Technology providers can be key to digital transformation for existing insurers. Indeed, an increasing number of vendors provide technology to both existing and new digital insurers, enabling companies to change the way they operate and generate efficiencies from implementing these new approaches.
AI has vast untapped potential in insurance. It can be used in several ways to learn, predict, adapt and either work in tandem with humans to enhance processes or, potentially, to operate some insurance processes autonomously. However, despite having high disruptive potential, the main obstacle as far as AI is concerned is the slow pace of change in the insurance industry, as traditionally companies are reluctant to alter their ways of operating. In addition, insurance is a heavily regulated industry and issues such as the ‘black box’ challenge still need addressing before mass deployment can occur; ‘explainable AI’ is still a long way off.

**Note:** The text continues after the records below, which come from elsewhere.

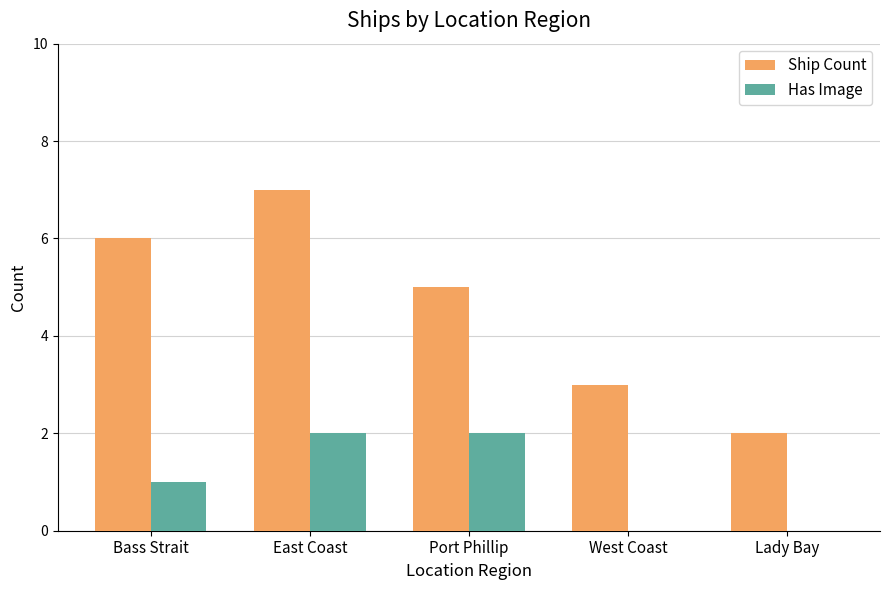

Which category has the highest value in the Ship Count series?

East Coast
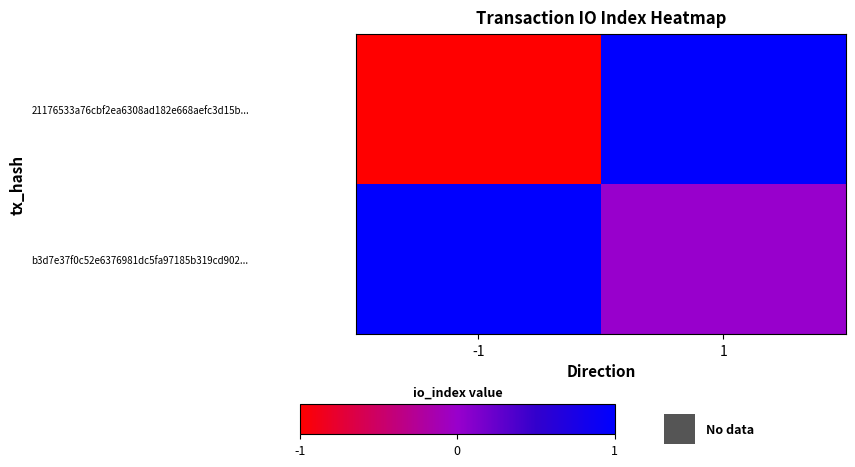

Rank the series by their average value, from lowest to highest.

21176533a76cbf2ea6308ad182e668aefc3d15b..., b3d7e37f0c52e6376981dc5fa97185b319cd902...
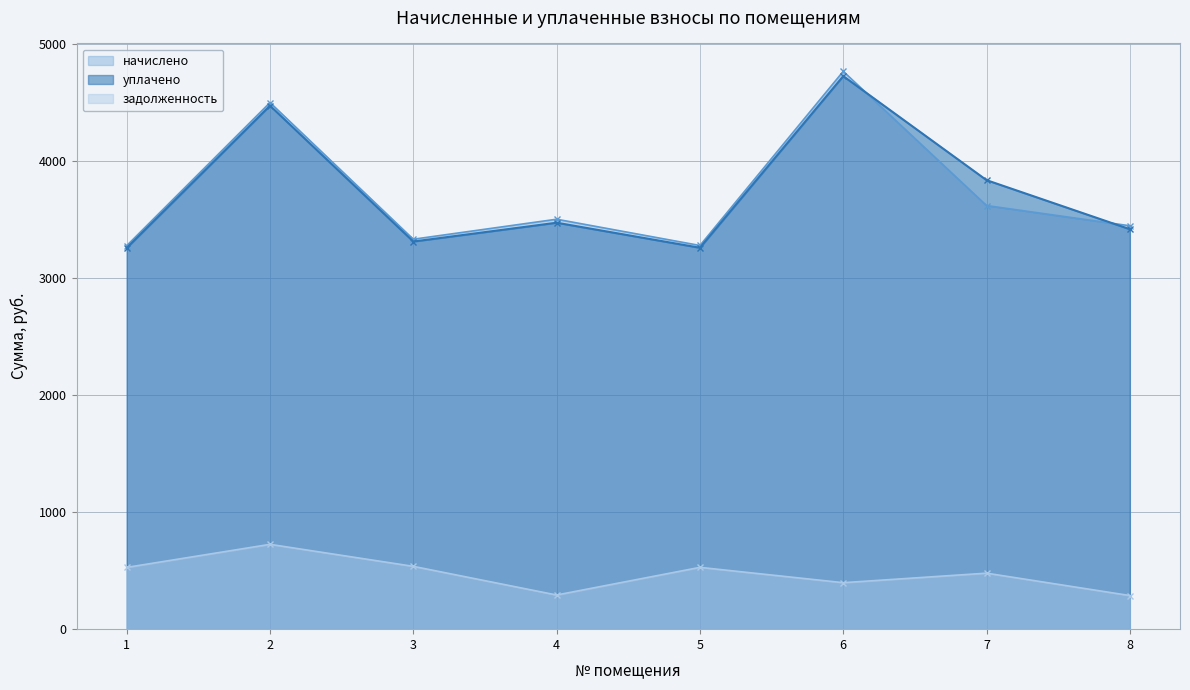

How many series are shown in this chart?

3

Despite these obstacles, Juniper Research forecasts that in the next 5 years, most of the largest insurers will aim to use AI, most likely in the area of claims operations. The gains to be made in terms of time and money savings through the implementation of AI are compelling.
Juniper Research anticipates that total insurtech premiums generated by AI systems will reach $20.6 billion in 2024, from just below $1.3 billion in 2019, with the continuing development of AI’s ability to offer enhanced, or even automated, insurance processes.